Мы входим в жизнь - страница 24

стр.

Но кроме всего этого, говоря о Павле Когане, нельзя забывать о юношеской романтике, овевавшей серьезные понятия, взятые нами на вооружение. Выступая от имени «лобастых мальчиков невиданной революции», Павел Коган поместил за собой рядом с буденновскими клинками мачты стивенсоновско-гриновской бригантины. Причудливо колыхаясь и странно дополняя друг друга, они образовали неповторимый фон, на котором четко рисовались суровые и твердые стихи, написанные в предгрозье о будущей грозе. Открещиваясь от романтики в последние годы своей недолгой жизни, Павел Коган остался романтиком до конца.

Начав с «Бригантины», я опять вспомню одну щемящую ее строку: «Только чуточку прищурь глаза» — и снова встает Ленинградское шоссе предвоенных лет, комната пенальных размеров, наполненная табачным чадом и молодыми голосами, и сухощавый юноша с лицом индейского типа, рубящий отрывистые стихи.

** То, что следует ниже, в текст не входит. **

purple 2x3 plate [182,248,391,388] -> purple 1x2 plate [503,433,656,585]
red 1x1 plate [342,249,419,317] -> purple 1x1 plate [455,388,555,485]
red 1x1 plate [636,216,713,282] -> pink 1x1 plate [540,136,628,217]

Все ближе надвигалась война. Но в июне сорок первого ее никто не ожидал. Павел уехал на Кавказ и потом с трудом добрался оттуда до Москвы. Я встретил его по приезде, он был возбужден, решителен и неожиданно весел. «Предгрозье кончилось, — сказал он мне, — началась гроза. Выдержим? — И, не дав ответить, закончил утвердительным повторением: — Выдержим!»

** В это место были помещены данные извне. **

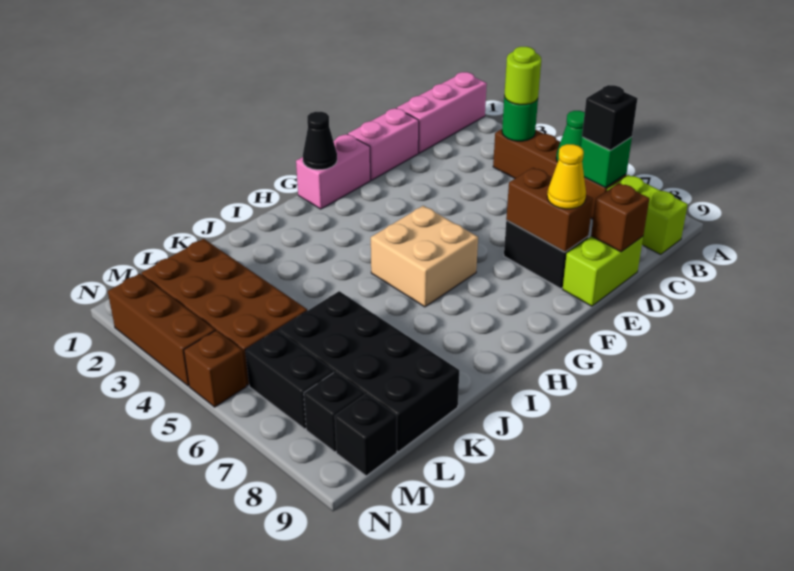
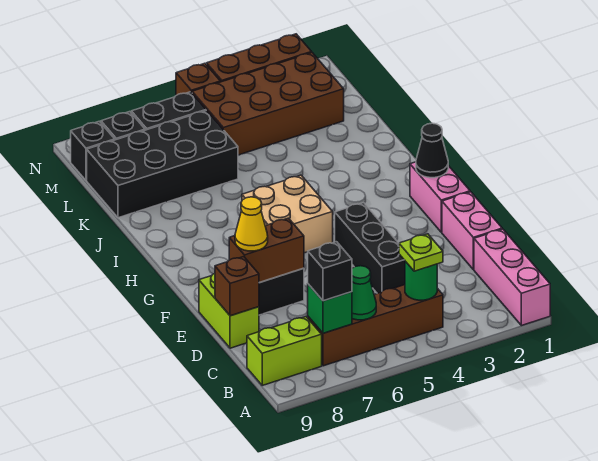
lime 1x1 round brick [504,47,541,105] -> lime 1x1 plate [399,234,443,271]
none -> black 1x3 brick [335,203,405,293]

Молния поразила его в разгаре грозы.


Годы ученья


Меня исключили из института. Неплохое начало для рассказа под заголовком «Годы ученья». Они, эти годы, впрямь могли закончиться в ту пору и начать череду других лет под иным названием.

Исключили меня из ИФЛИ 16 октября 1939 года. Даже число помню. Впрочем, почему бы не помнить: не каждый год человека выгоняют из вуза, поневоле врежется в память.

Сгоряча я обратился к историческим образцам и в тот же день накатал стихи «Белинский, исключенный из Университета». Был такой факт в биографии великого критика, а я его вовремя вспомнил. Стихи не получились, аналогия выпячивалась слишком нахально, и даже Павел Коган, обычно похлопывающий по плечу классиков, скривился: «Тут, дружище, явный перебор».

Нельзя сказать, что я не был подготовлен к такому неприятному событию. Студенческая молва еще в сентябре разнесла по аудиториям весть о нагоняе, полученном дирекцией в Комитете по делам высшей школы. Нагоняй за слабую дисциплину, прогулы и опоздания вверенной ей паствы. Это совпало с законом о строгих наказаниях всем опаздывающим на работу. Но о студентах в законе не было и речи, он касался рабочих и служащих. Зацепка для мифотворческой деятельности вузовских организаций оказалась, однако, налицо. Быстролетный миф перед тем, как скончаться через два-три месяца, жестоко стегнул меня концом зевесовой вожжи. Дело в том, что дирекция с ходу начала реагировать на начальственные указания. Серия приказов обрушилась на нашего брата. Приказы шли по восходящей шкале. Первый появился в конце сентября и навесил выговор шестидесяти четырем неудачникам. Второй в начале октября обрадовал строгим выговором восемнадцать повторников. Третий, о котором идет речь, доконал двоих. Нетрудно сообразить, что в основу воспитательной политики был положен, на этот раз, естественный отбор. Он дал необходимые результаты. Из шестидесяти четырех осталось через три недели двое: я и Левка Коган. Не путать его с Павлом. Впрочем, никто их и не путал. Пенять нам со Львом, кроме как на самих себя, было не на кого. Миша Молочко застрял на строгаче, а мы, видите ли, не удовлетворились таким легким взысканием. И вот теперь, словно двух библейских козлищ, обремененных грехами всего ИФЛИ, нас изгоняли в пустыню. Увы нам!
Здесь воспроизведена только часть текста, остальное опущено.